MceC C-glycosylates Ent. (a) Representation of the MceC-catalyzed converstion of Ent to MGE and DGE. (b) HPLC analysis of the MceC-catalyzed glycosylation of Ent. (c) Kinetic traces for MceC-catalyzed glycosylation of Ent, MGE and lin-Ent. The corresponding k_cat and K_m values are listed in Table 1.

Figure 5

MceD hydrolyzes apo Ent, MGE and DGE. (a) HPLC analysis of MceD-catalyzed hydrolysis of Ent.
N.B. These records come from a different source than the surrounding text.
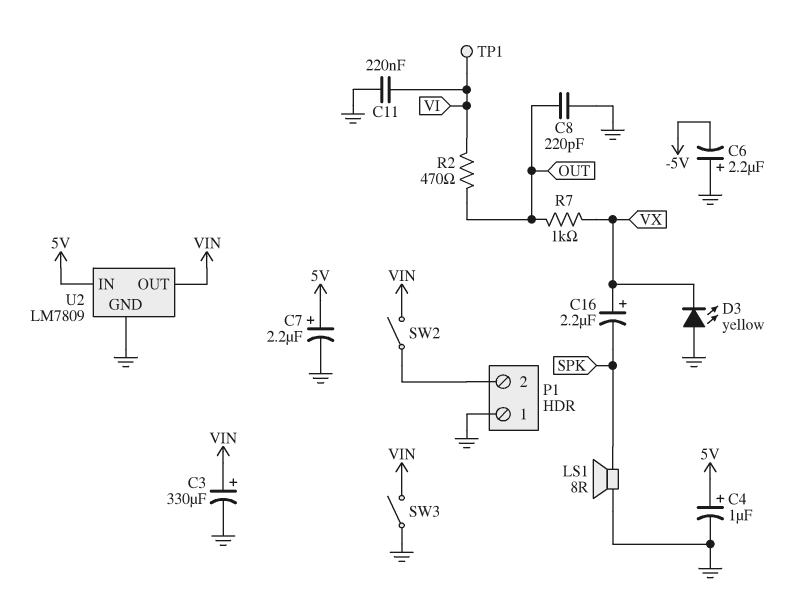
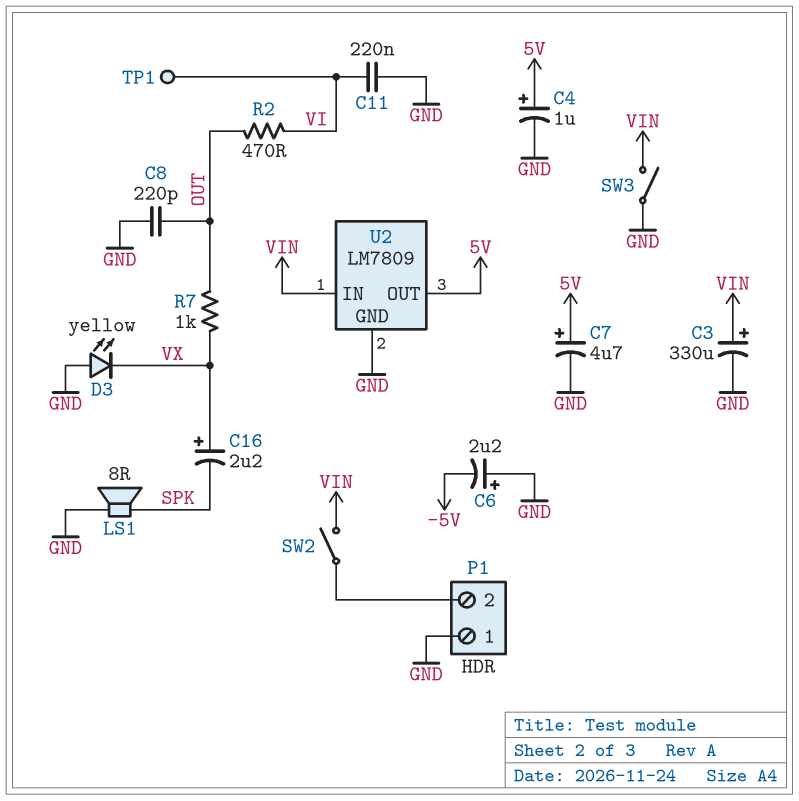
C7: 2.2uF (plus 5V, minus GND) -> 4.7uF (plus 5V, minus GND)
U2 pin IN: 5V -> VIN
U2 pin OUT: VIN -> 5V

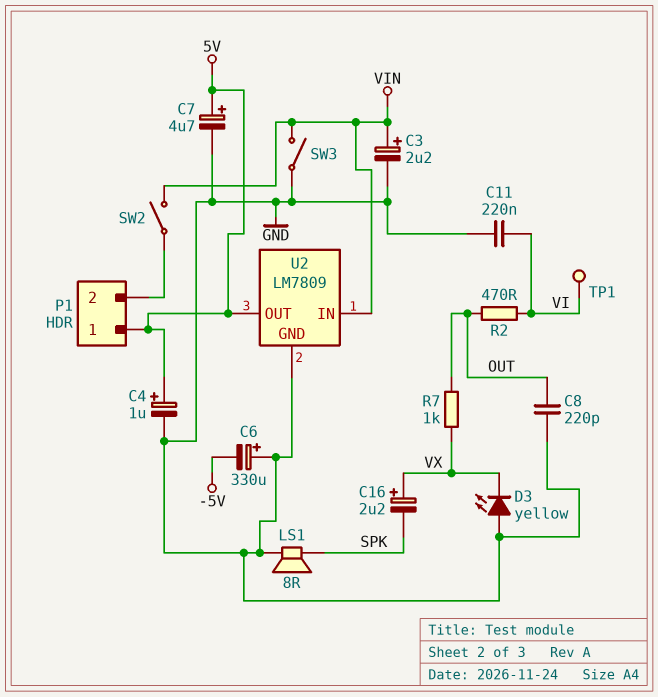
C3: 330uF (plus VIN, minus GND) -> 2.2uF (plus VIN, minus GND)
C6: 2.2uF (plus GND, minus -5V) -> 330uF (plus GND, minus -5V)
P1 pin 1: GND -> 5V

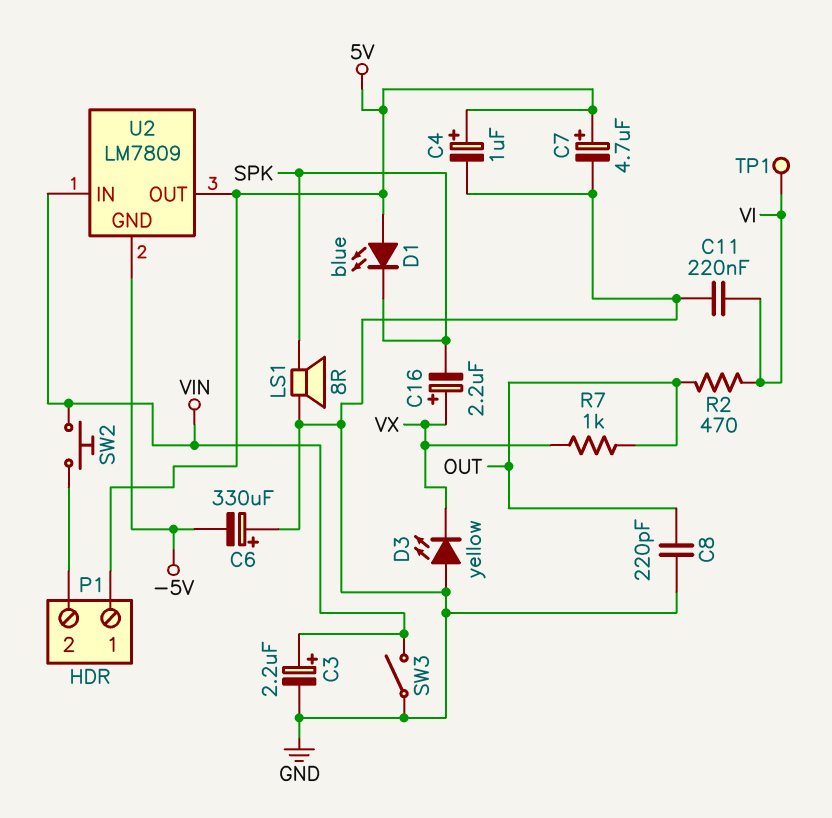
D1: none -> LED blue (A 5V, K SPK)
SW2: switch (P1/2, VIN) -> button (P1/2, VIN)
U2 pin GND: GND -> -5V

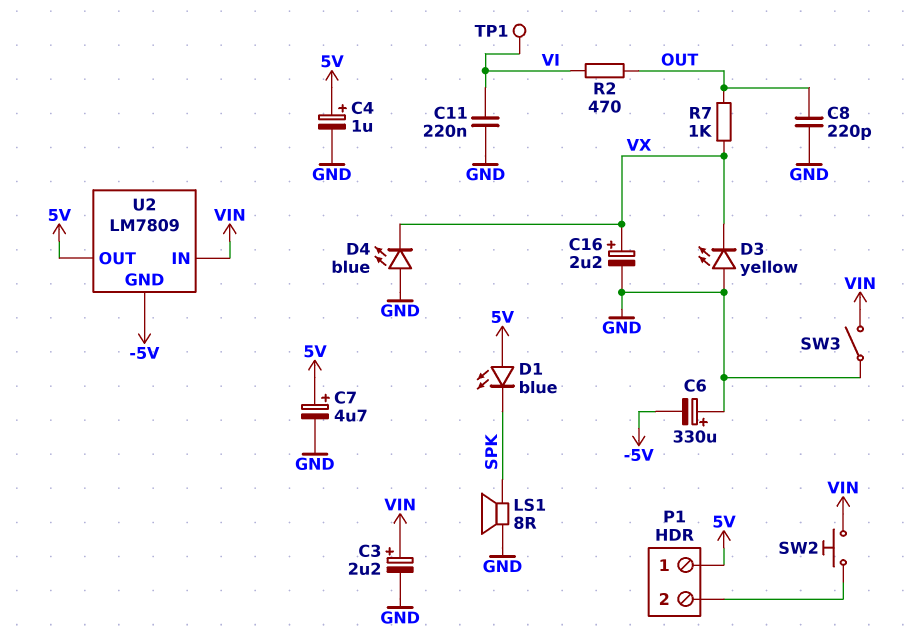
C16: 2.2uF (plus VX, minus SPK) -> 2.2uF (plus VX, minus GND)
D4: none -> LED blue (A GND, K VX)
Dimer and monomer refer to the DHB-Ser dimer and DHB-Ser monomer, respectively, (b) HPLC analysis of MceD-catalyzed hydrolysis of MGE. Glc-Dimer is the monoglycosylated DHB-Ser dimer and “Monomers” refer to the Glc-DHB-Ser (elution time ~ 2 min) and DHB-Ser (elution time ~2.5 min) monomers, the former of which results from hydrolysis of the Glc-DHB-Ser dimer. (c) Kinetic traces for the MceD-catalyzed hydrolysis of Ent, lin-Ent, MGE, lin-MGE, and DGE. Corresponding kinetic parameters are listed in Table 2. All reactions were carried out at room temperature (75 mM Hepes, pH 7.5). (d) Schematic of the MceD-catalyzed hydrolysis of MGE illustrating the regioselectivity of the cut as determined by 2-D NMR. HPLC traces for assays with DGE are given in Figure S2 and the m/z data for Ent, MGE and DGE hydrolysis products are listed in Table S1.

Figure 6

HPLC monitoring of a reaction containing 550 μM C₁₀, 100 μM MGE and 2 μM MceIJ, 5 mM ATP and 5 mM MgCl₂ (75 mM Tris-HCl pH 8, 2.5 mM TCEP). The two new peaks, 1 and 2, both have a mass equivalent to C₁₀+MGE-H₂O, which suggests attachment of MGE to the C₁₀ peptide through an ester linkage.

Figure 7

(a) Section of the 2D-¹H homonuclear NOESY spectra for C₁₀-C4′-MGE (peak 1). (b) Section of the 2D-¹H homonuclear NOESY spectra for C₁₀-C6′-MGE (peak 2). Both spectra were acquired using a W5 pulse sequence for water suppression and a 250 msec mixing time. The dotted lines indicate the positions of the sugar protons and the corresponding NOE correlations. The proton assignments are listed in Table S2. (c) Analytical HPLC (220 nm absorption) of purified C₁₀-C6′-MGE. (d) Analytica HPLC trace (220 nm absorption) of purified C₁₀-C4′-MGE. A gradient of 0 to 40% MeCN in 8 min was employed for both samples, (e) Numbering scheme for the glucose and DHB moieties.

Scheme 1

(a) Attachment of MGE to the MccE492m C-terminal decapeptide (C₁₀) by MceIJ through the C4′ hydroxyl and subsequent migration to the C6′ position, (b) Formation of the six-membered intermediate between the C4′ and C6′ positions.

Scheme 2

Maturation of MccE492m as defined by in vitro studies. MceA is the peptide precursor to MccE492. It undergoes cleavage at amino acid 15 or 19 during export to yield the 84-residue MccE492(m).